## [Exercise description]
Transcribe, exactly and without pictures, the lines below from the line with "冒用他人身份信息、营业执照、电话号码、" to the line with "サッカーとトレーナーの技を磨く選手たちの応援", both ends included, and no others.

(Stored data entries)
________________________________________
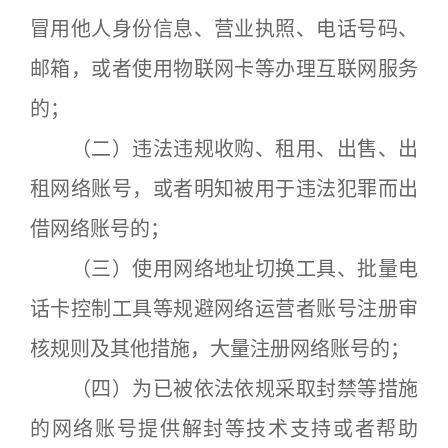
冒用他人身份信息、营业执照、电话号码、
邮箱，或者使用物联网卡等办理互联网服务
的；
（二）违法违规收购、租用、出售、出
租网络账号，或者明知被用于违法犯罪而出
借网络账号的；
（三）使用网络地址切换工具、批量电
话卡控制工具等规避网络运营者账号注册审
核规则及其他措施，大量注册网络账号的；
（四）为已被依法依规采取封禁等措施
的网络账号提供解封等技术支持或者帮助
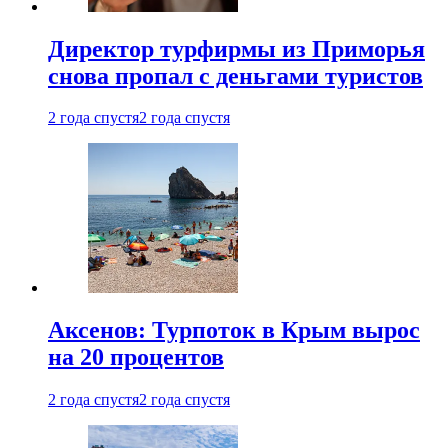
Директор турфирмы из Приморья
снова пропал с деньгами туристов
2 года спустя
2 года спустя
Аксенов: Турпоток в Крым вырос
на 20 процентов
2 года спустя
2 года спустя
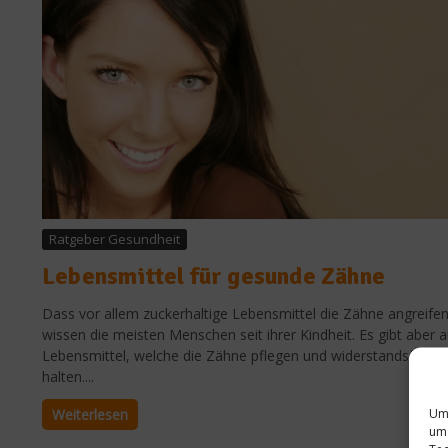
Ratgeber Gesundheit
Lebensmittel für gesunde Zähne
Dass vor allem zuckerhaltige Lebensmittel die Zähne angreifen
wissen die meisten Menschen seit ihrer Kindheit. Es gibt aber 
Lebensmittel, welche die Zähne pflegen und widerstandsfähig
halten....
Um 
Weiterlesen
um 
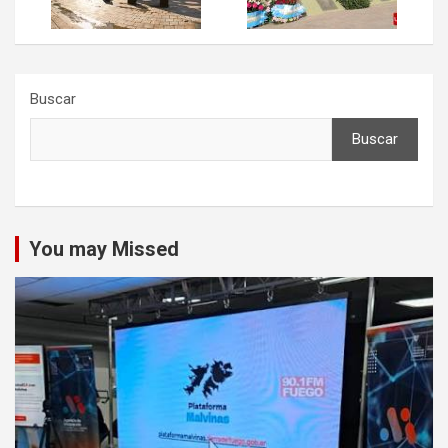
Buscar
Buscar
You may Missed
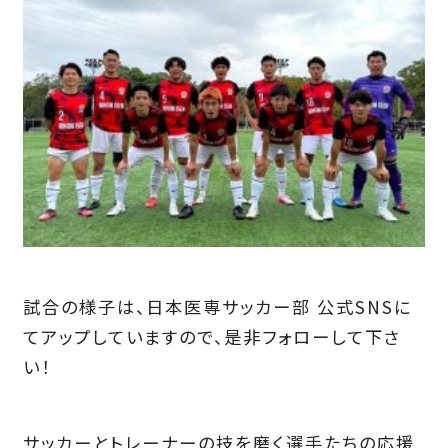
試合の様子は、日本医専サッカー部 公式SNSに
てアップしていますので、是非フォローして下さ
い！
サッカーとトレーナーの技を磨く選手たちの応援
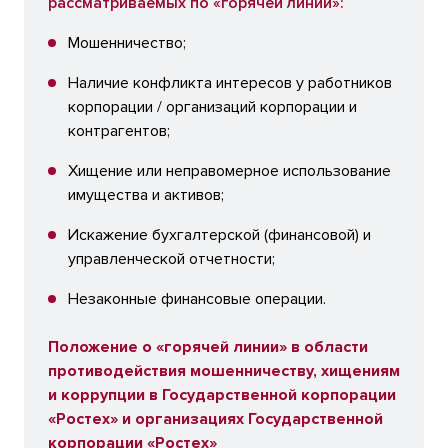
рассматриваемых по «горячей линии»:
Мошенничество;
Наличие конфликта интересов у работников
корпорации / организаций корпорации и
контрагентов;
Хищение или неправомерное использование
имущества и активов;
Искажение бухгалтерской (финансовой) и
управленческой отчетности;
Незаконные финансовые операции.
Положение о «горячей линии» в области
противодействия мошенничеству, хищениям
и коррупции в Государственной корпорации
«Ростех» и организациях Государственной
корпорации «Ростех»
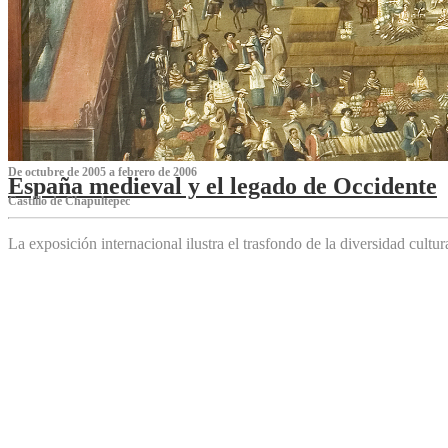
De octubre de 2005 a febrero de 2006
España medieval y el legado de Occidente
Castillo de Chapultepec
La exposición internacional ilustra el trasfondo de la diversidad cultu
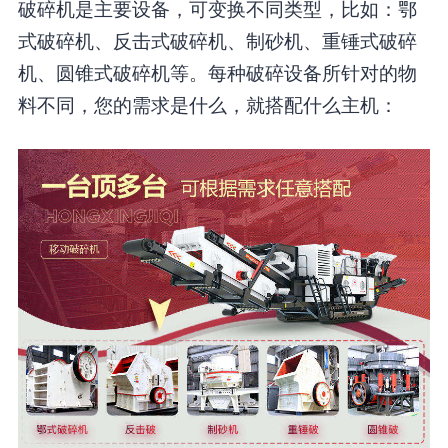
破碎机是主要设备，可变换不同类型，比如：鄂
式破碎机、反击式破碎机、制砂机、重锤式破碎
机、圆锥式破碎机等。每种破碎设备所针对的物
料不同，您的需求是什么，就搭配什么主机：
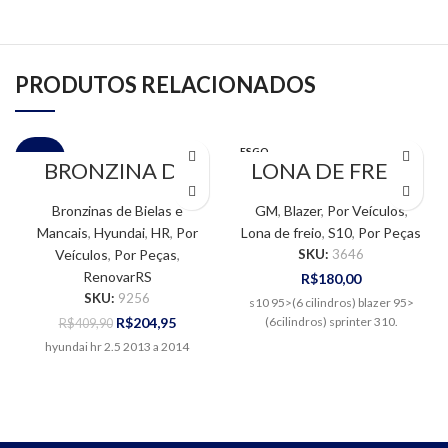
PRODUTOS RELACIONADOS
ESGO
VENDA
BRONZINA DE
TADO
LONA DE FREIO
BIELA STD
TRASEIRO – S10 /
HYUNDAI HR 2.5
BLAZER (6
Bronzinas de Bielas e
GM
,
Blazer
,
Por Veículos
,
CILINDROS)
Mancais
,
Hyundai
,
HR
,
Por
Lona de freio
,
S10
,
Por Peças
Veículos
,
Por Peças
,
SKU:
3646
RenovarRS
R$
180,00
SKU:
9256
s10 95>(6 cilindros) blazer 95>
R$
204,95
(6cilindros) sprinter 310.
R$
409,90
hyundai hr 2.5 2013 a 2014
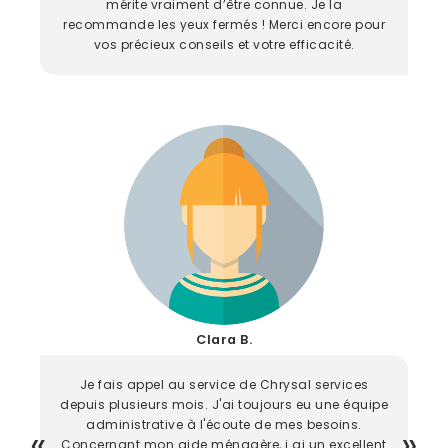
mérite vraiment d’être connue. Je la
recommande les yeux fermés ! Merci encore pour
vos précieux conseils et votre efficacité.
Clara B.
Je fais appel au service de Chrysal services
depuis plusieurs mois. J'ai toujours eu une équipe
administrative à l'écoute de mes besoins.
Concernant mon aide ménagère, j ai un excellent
________________________________________
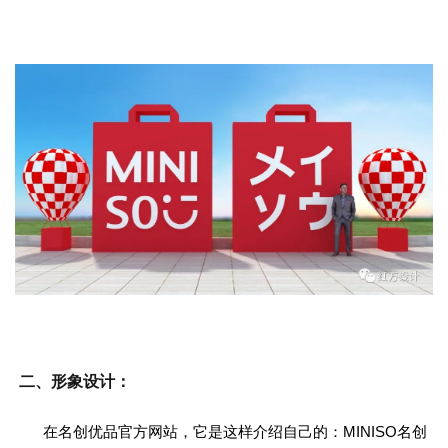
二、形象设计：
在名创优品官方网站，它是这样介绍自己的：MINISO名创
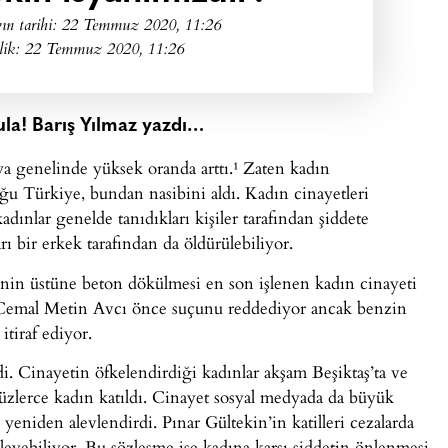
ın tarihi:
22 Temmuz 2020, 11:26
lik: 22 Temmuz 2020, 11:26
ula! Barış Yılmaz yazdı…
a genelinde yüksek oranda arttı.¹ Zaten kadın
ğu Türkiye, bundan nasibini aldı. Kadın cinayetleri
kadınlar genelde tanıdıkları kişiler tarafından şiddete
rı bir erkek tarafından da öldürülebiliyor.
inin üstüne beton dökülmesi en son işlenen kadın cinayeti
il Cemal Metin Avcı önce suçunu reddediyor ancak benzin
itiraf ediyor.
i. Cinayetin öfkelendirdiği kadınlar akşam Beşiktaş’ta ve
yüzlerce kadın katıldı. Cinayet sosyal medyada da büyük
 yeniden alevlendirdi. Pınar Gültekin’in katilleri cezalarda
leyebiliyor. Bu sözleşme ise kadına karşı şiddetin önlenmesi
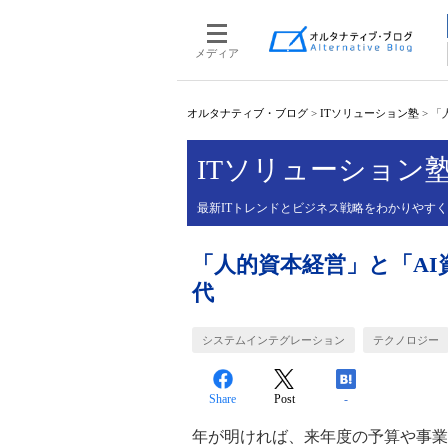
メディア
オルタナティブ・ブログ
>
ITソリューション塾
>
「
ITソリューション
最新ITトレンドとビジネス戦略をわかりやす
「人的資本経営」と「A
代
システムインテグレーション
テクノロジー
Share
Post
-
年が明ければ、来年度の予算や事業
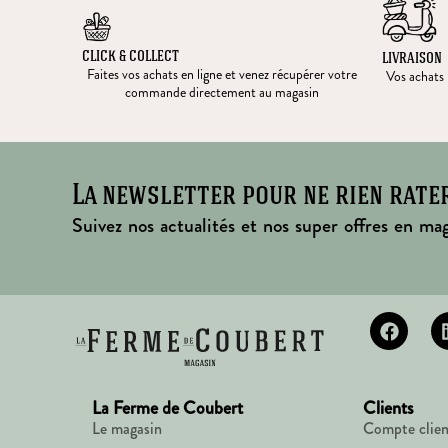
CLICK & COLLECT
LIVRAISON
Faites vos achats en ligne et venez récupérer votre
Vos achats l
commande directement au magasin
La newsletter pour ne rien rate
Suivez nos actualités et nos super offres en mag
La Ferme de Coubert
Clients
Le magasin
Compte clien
________________________________________
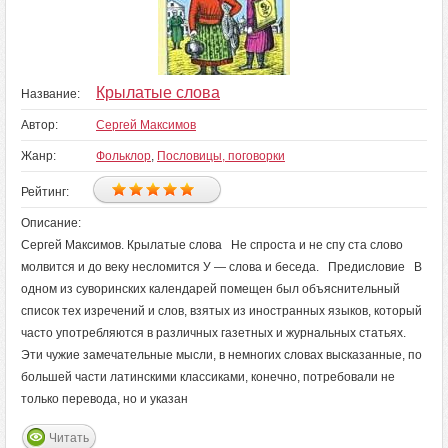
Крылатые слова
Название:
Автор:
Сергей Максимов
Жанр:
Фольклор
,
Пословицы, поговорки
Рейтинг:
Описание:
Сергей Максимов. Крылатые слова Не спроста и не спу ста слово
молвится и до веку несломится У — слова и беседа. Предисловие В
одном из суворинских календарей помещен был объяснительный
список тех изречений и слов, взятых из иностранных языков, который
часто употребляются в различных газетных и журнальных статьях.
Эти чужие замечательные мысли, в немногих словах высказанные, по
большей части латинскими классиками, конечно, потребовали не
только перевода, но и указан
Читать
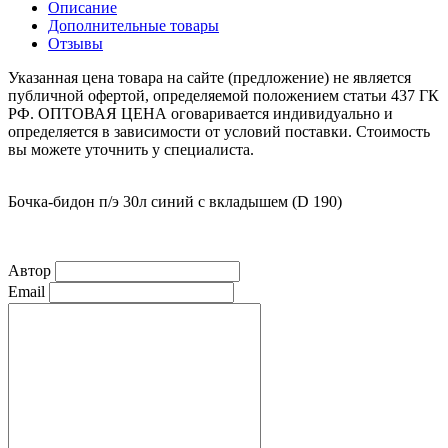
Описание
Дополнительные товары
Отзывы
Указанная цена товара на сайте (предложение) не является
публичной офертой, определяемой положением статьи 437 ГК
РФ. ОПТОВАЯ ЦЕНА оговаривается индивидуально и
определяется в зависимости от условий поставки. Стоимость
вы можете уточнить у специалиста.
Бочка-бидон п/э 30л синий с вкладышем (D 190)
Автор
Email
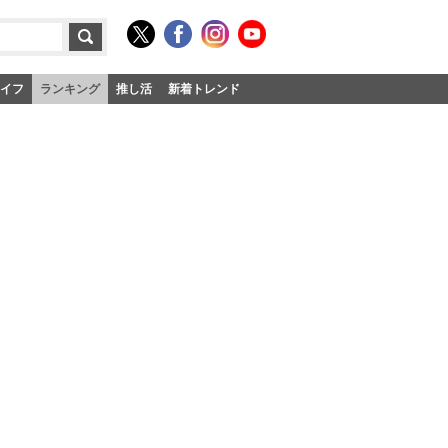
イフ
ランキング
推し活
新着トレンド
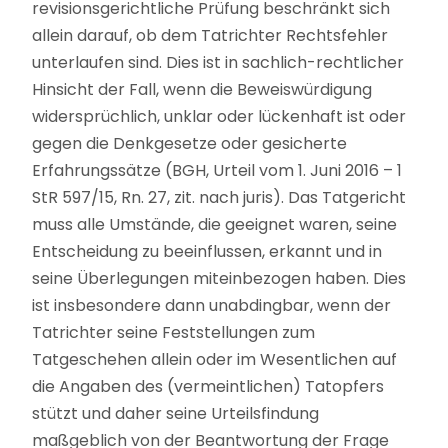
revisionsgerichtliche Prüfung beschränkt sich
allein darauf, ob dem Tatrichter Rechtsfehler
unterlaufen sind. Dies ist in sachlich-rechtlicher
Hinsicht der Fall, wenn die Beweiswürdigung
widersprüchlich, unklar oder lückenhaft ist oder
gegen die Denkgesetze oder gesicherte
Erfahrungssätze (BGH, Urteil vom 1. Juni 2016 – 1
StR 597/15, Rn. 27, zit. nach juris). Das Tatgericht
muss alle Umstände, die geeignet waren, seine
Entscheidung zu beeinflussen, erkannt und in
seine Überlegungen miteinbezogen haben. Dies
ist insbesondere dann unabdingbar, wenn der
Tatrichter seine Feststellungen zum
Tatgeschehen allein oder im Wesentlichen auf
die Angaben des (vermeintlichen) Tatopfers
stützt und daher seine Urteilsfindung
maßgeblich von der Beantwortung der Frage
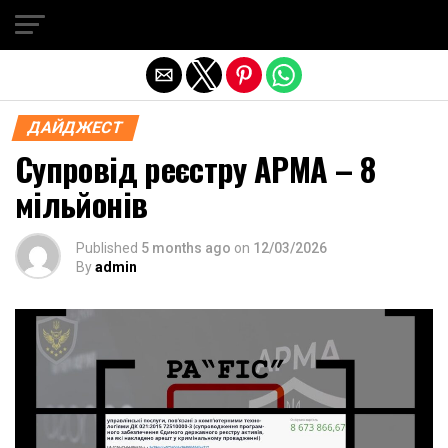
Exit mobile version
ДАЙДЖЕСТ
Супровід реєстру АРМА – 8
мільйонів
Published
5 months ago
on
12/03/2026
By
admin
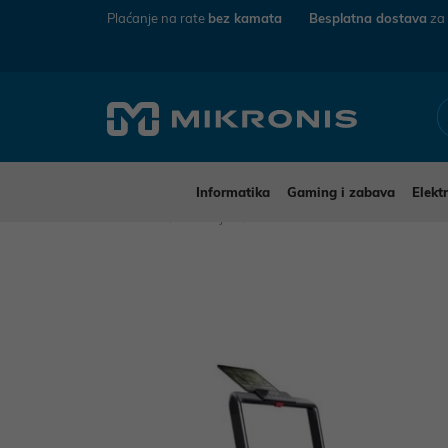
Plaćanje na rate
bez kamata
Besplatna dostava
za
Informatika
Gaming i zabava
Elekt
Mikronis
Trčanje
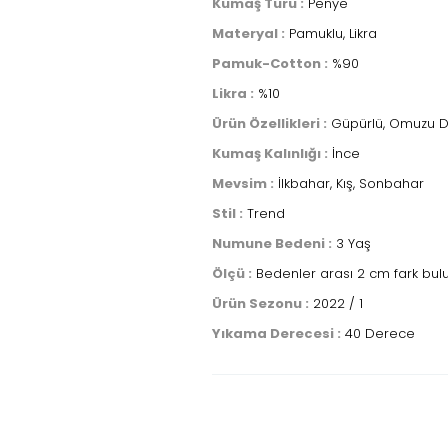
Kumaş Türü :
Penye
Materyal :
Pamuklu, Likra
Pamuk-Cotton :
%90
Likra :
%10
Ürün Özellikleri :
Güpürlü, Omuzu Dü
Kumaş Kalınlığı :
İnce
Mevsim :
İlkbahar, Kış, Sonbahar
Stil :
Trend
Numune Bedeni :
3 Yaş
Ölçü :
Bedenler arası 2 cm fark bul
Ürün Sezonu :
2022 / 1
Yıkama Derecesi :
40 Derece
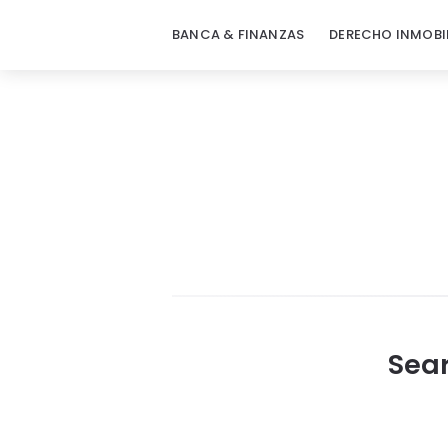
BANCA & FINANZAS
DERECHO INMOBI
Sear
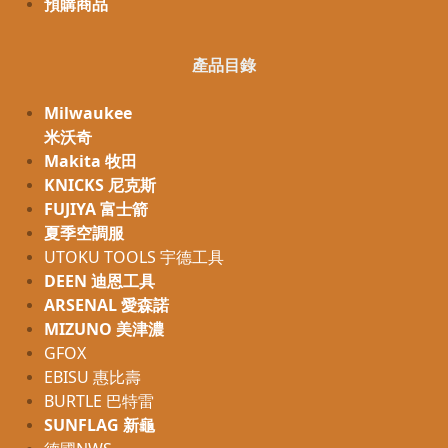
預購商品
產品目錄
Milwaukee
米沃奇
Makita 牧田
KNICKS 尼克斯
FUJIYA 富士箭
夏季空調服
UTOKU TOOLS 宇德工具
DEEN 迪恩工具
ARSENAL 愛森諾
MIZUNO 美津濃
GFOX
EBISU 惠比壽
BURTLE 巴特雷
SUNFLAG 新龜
________________________________________
## [Answer section]
冒用他人身份信息、营业执照、电话号码、
邮箱，或者使用物联网卡等办理互联网服务
的；
（二）违法违规收购、租用、出售、出
租网络账号，或者明知被用于违法犯罪而出
借网络账号的；
（三）使用网络地址切换工具、批量电
话卡控制工具等规避网络运营者账号注册审
核规则及其他措施，大量注册网络账号的；
（四）为已被依法依规采取封禁等措施
的网络账号提供解封等技术支持或者帮助
Директор турфирмы из Приморья
снова пропал с деньгами туристов
2 года спустя
2 года спустя
Аксенов: Турпоток в Крым вырос
на 20 процентов
2 года спустя
2 года спустя
Ratgeber Gesundheit
Lebensmittel für gesunde Zähne
Dass vor allem zuckerhaltige Lebensmittel die Zähne angreifen
wissen die meisten Menschen seit ihrer Kindheit. Es gibt aber 
Lebensmittel, welche die Zähne pflegen und widerstandsfähig
halten....
Um 
Weiterlesen
um 
Buscar
Buscar
You may Missed
試合の様子は、日本医専サッカー部 公式SNSに
てアップしていますので、是非フォローして下さ
い！
サッカーとトレーナーの技を磨く選手たちの応援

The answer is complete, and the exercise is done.